• **Work instruction 1**
Copy the cruise post from "I love traveling" to "really been happy.".
• **Work instruction 2**
For each statement, say yes or no, depending on whether the cruise post agrees, and quote the deciding words: (a) The writer enjoyed the previous cruise. (b) The writer recently made a car trip from Baltimore to Philly with their mother. (c) The cruise under consideration would mark three decades of the writer's life.

BEGIN Text passage

Three Decades on a Blue Marble

:: More rants / raves / reviews here ::

The Blue Marble.

So, I ask you, dear reader, are there two people any more ill-suited than my mother and I to be trapped with on a boat for, say, I don’t know, seven to 10 days?
 
Yea. See, I didn’t think so either.
 
 Grant it, the boat is supposed to be relatively large, but you know what they say about boats (and booze and b****es): never buy or invest in any one of those three things. It’s like throwing your money into a hole. Or something.
 
 Which is why I have to ask myself, why, oh why, am I contemplating taking another cruise to mark three decades on this Earth?
 
And why, WHY, when I had such a terrible time on the last one, which, as an aside, played a pretty hefty role in my failed relationship, would I contemplate hopping aboard another boat? And this time, as if to make matters worse, would I invite my mother?
 
 If I’m being completely honest, though, then I’d have to venture to guess that I’ve already answered those questions. First, I had a lousy time on the last cruise because, well, the nearly-wed thing wasn’t going well and we both knew it and so we had a lousy time. A plus B equals horrible experience, right? Second, I know my mom and I can survive anything when she’s by my side. A-N-Y-T-H-I-N-G.
 
 Like, we didn’t kill each other at the Grand Canyon and I’m pretty sure she doesn’t hate me WRT the OMTs and all the snafus that ensued around that, ahem, particular venture (again, sorry, mom).
 
 I love traveling and vacationing with my mom. Yea, sure, we fight. Just take this latest trip from Baltimore to Philly and back again when she asked me while trapped in the car if I’d ever really been happy.

END Text passage
BEGIN Supplied information

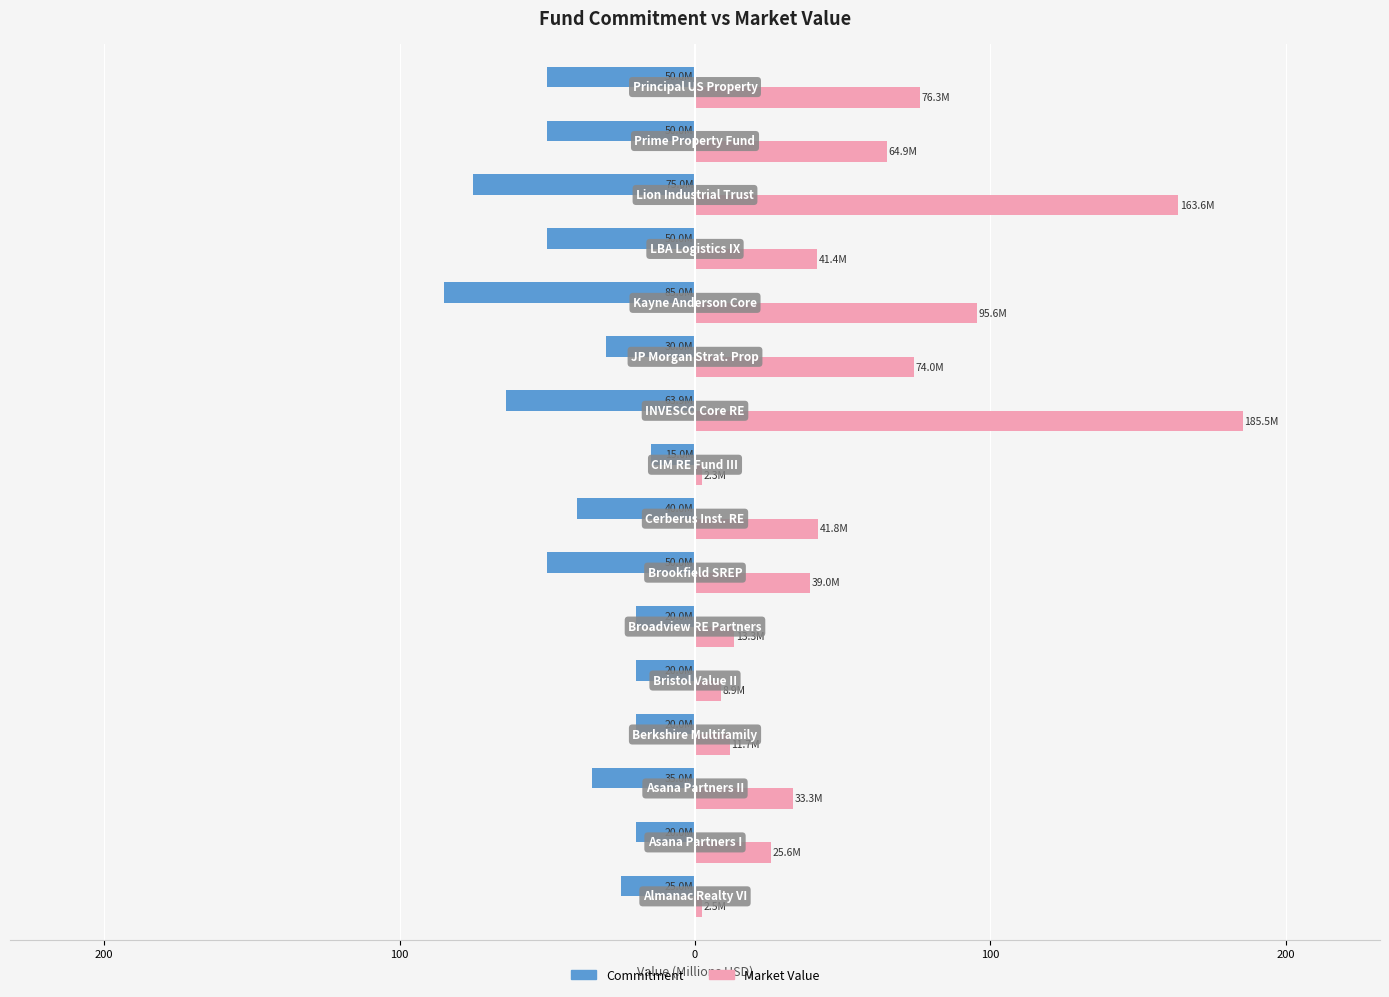

What is the greatest value displayed?

185.5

END Supplied information

• **Expected output 1**
I love traveling and vacationing with my mom. Yea, sure, we fight. Just take this latest trip from Baltimore to Philly and back again when she asked me while trapped in the car if I’d ever really been happy.

• **Expected output 2**
(a) No: "I had such a terrible time on the last one"
(b) Yes: "this latest trip from Baltimore to Philly and back again when she asked me while trapped in the car"
(c) Yes: "taking another cruise to mark three decades on this Earth"